You see, I was once the same as you: I once believed that life was all there was, that Death had no place in the world. I thought that life was beauty, and that beauty was living. There is beauty in life. And yet, there is beauty in death, too.


One gray day I walked among the blades of grass that furnished my home. My toes tickled the tiny swaying dancers, as they sang the song of the wind. I lifted my head up to the clouds and waited for it to whisper the next name into my ear.

Mary Alison June. Alaska.

So I went to Alaska, and I unhooked Ms. June's oxygen tank. She had been alive, then, but she had not really been living for years.

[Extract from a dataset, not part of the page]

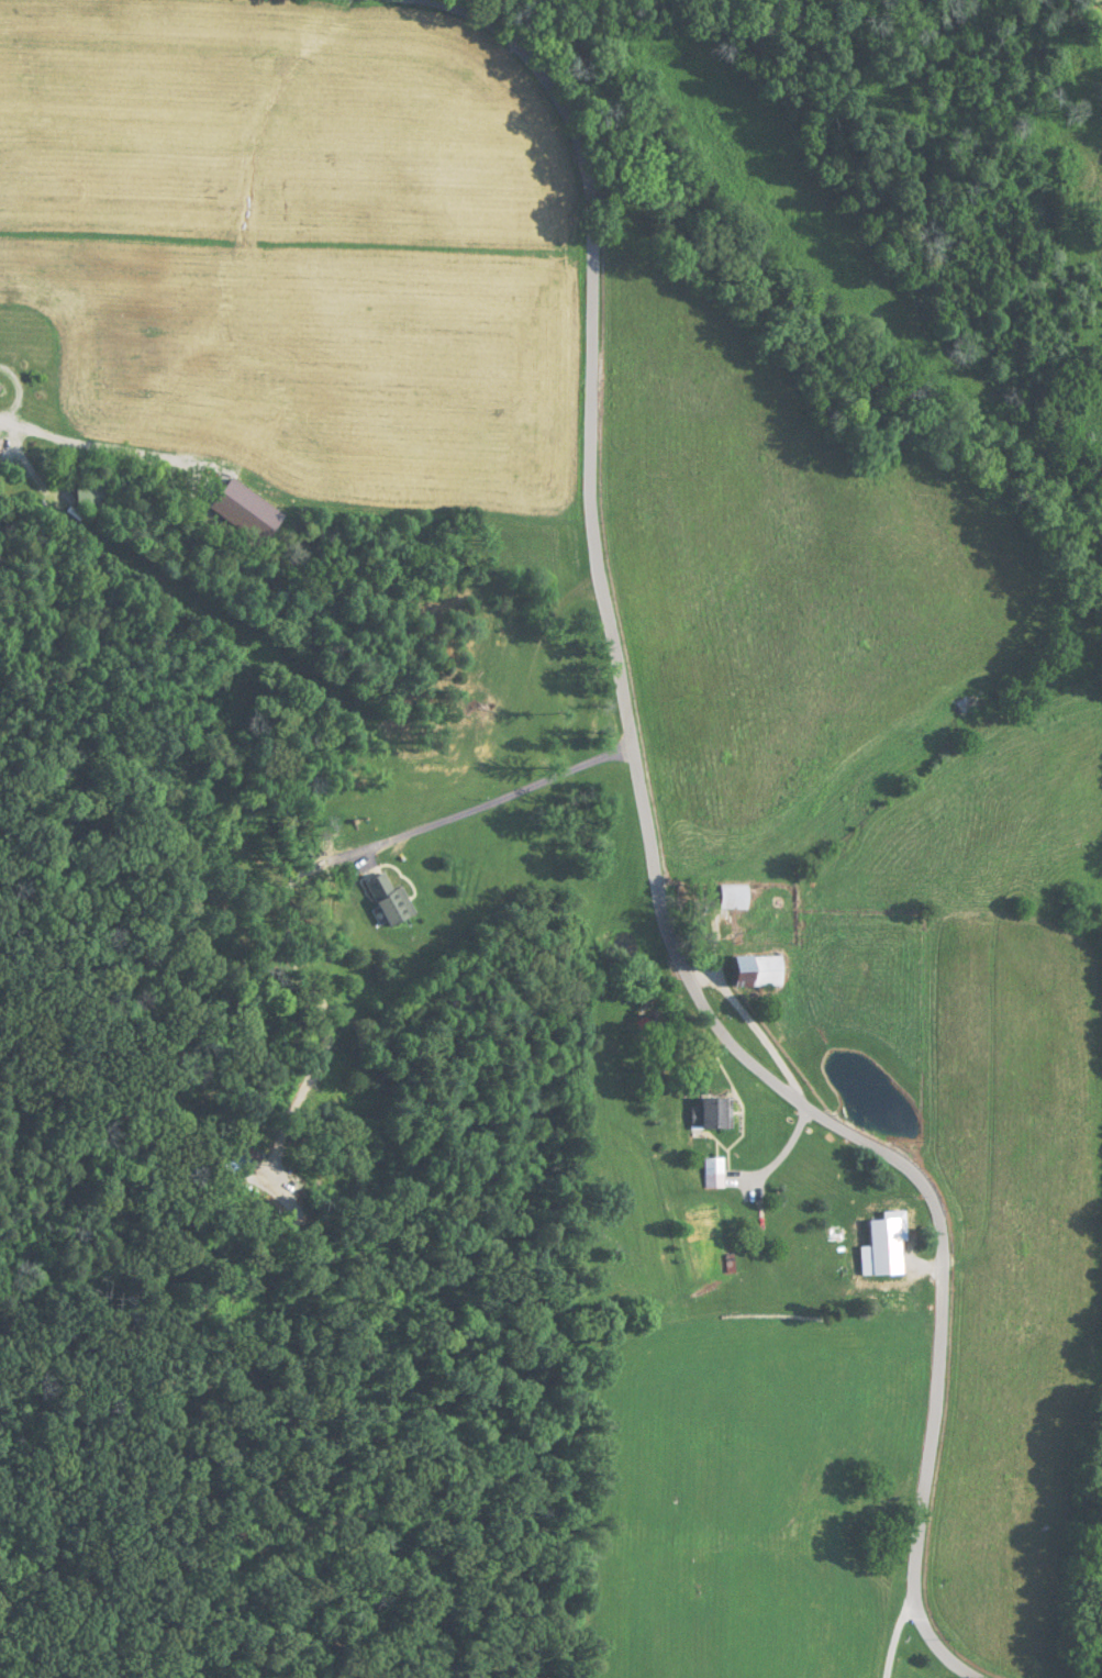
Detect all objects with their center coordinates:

Then there was George Stanton, an archaeologist who'd had half his body squashed in a rockslide in Egypt. I stopped his heart.

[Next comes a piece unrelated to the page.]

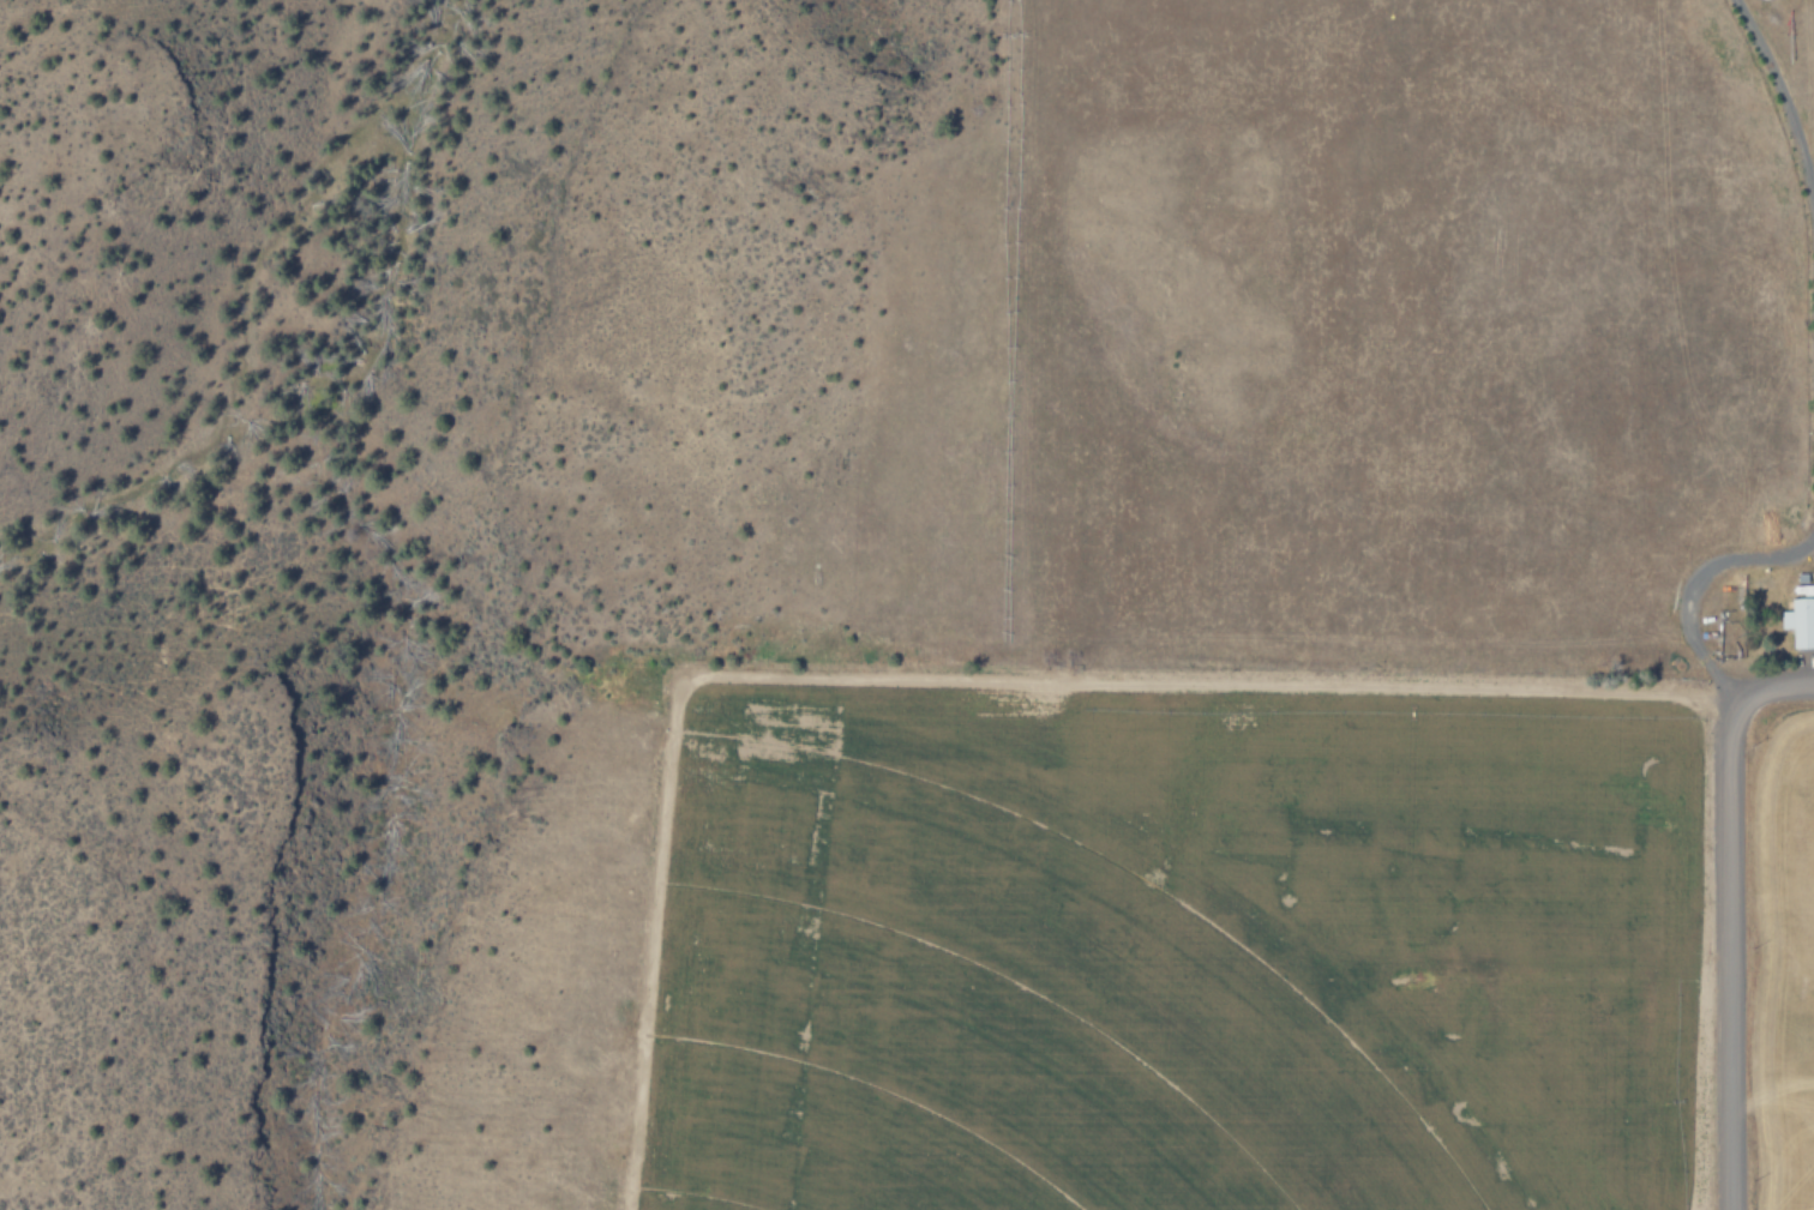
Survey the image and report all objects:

After that, little Lucie Charles from Paris slipped on the ice and cracked her skull. Her brain was swelling. I took away her pain.

Then Anne Darling finally passed from lung cancer. Then 110-year-old Charlie Manchester slipped away in his sleep. Then Aliyah Kabir fell down the stairs and broke her fall on a well-placed knife. Then John, then Linda, then Phillip and Mason and Martha --

And then, one day, the wind whispered my name.

I was scared. But I knew what had to be done, and I did it.

They were all living once, the people whose names were whispered by the wind, but none had much of a life ahead of them. So, I gave them a new chance, in the wonderful world they were so scared of passing into - that I was so scared of. They may not be alive now, but at least they are not suffering. At least we are not suffering.


So yes, I am obsessed with breeding death. And you? You are obsessed with preventing it.

But, as I sit in the shadows of this beautiful new world, I wonder which is truly the worse evil.